The process before ideas are rendered into sketches, to melding concepts with the director’s visions,and then to being satisfied upon seeing the costumes worn by the actors

“I normally draw only after reading the script and meeting the rest of the artistic team. Then I worked with a team of two assistants, composed of Martha and Rowel, to assemble the materials.

“When I see them on actors, I don’t always have a sense of satisfaction. And that’s the truth. The sketch will rarely look 100 percent like the real thing. You’d be lucky to achieve a good 70 percent. So I try to tweak the actual execution in favor of the actors’ physiques and personalities. After all, the clothes are not ends in themselves. It’s not like I’m doing a fashion show. The clothes onstage are merely tools for actors to tell a story.”

Attending to fittings, rehearsals and performances: the challenges, protocols-wise

“I only had a few face-to-face meetings with the cast and crew. Measurements and fittings were done outdoors. Once at a parking lot at the CCP and at the garage of my base of operations. The performers who lived outside of Manila had to follow a video tutorial prepared by my assistants to do the measurements on themselves. The final fitting was done online. I was never at the actual production bubble. So a very experienced team took over for me. We were in touch via Zoom and Viber.

“Some of the greatest difficulties included the ever-shifting casting. Since the production had to be postponed a few times in compliance with the government’s safety regulations, we’ve had quite a number of casting relays and the body types were hardly ever similar. And in such an unusual situation, you have to make fast and sensible decisions. If this were 2018, I would have had the garments dismembered or completely changed right away. But this scenario challenged the team’s ability to find quicker solutions, such as unbuttoning doublets.

“We were actually fortunate to end up with a very cooperative and understanding cast, a group of troopers.”

Historical accuracy and modern aesthetics coming into play

“I tried to balance both.

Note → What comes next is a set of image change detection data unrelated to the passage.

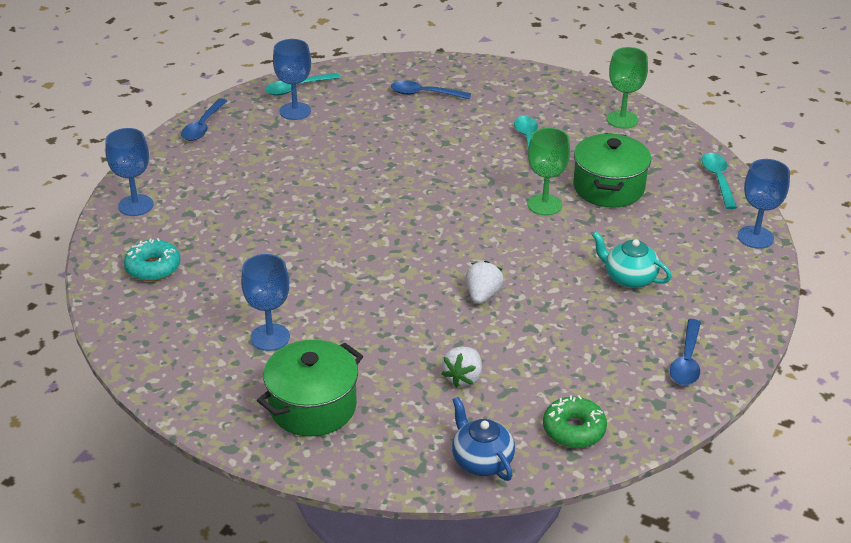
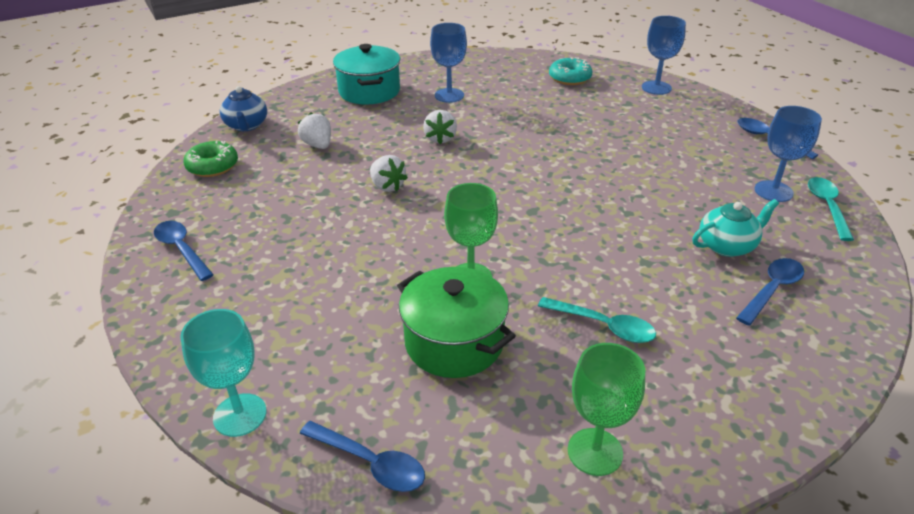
camera: 125 degrees right, 0 degrees up
(312, 406) = (369, 91): green pot -> turquoise pot
(371, 301) = (440, 138): none -> white strawberry
(481, 460) = (246, 125): blue teapot -> blue teapot turned 75 degrees clockwise
(629, 278) = (307, 274): turquoise teapot -> turquoise teapot (727, 246)
(718, 179) = (371, 463): turquoise spoon -> blue spoon
(755, 237) = (240, 415): blue goblet -> turquoise goblet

After all, this was initially conceived as a live musical for the theater, not a TV documentary. So clothes were built to be seen from a distance with predetermined color palettes for groups of people. I made a conscious effort to contrast the ‘natives’ with the ‘foreigners’ by using a lot of pattern on the former and more somber, solid colors for the latter.

“And I had to consider the fact that there was a lot of dance movement involved, with Dexter Santos at the helm. So clothes had to be built like dance costumes. Draping was anchored on a base to keep them from falling apart during the show. Gussets were added under arms for movement. Headpieces were interlined with rubber crepe soles to keep them in place—the usual tricks for the stage.”